The ceremonial "laying of the keel" was in early November 2012 at the Marinette Marine shipyards in Marinette, Wisconsin. The ship was launched on 18 October 2014. The US Navy accepted Detroit into service on 12 August 2016; the ship was commissioned on 22 October 2016. She is assigned to Littoral Combat Ship Squadron Two. The ship is sponsored by Mrs. Barbara Levin (Wife of Senator Carl Levin)

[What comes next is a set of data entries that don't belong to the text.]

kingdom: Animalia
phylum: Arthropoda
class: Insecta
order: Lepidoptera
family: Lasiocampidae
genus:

On 30 December 2016, Detroit participated in a homeport shift ceremony that took place at Naval Station Mayport. The ship was previously scheduled to be based out of Naval Base San Diego but was reassigned while en route.

On 13 January 2017, Detroit completed her first flight deck evolutions to certify the flight deck for future air operations. The landings and VERTREP were conducted by the "Swamp Foxes" of HSM-74. On 8 March 2017, Detroit fired a vertical-launched AGM-114 Hellfire missile, the first such launch from a littoral combat ship. The Hellfire system is meant to engage small vessels and strike targets on land.

In January 2020, Detroit conducted freedom of navigation and intelligence-gathering operations in the Caribbean Sea.

Detroit, the fourth ship of the Freedom-class, was planned to be inactivated in FY 2022, and to join the Out of Commission in Reserve (OCIR) list, along with three other ships in the class: , , and . However, in the final 2022 budget, Congress blocked the Navy's request to retire the three ships.

On 21 June 2023 Detroit got underway for its final deployment to the 4th fleet AOR to support regional cooperation and security.

On 27 September 2023 Detroit returned to Mayport in preparation to decommission the ship two days later.

On 29 September 2023, Detroit was decommissioned at Mayport.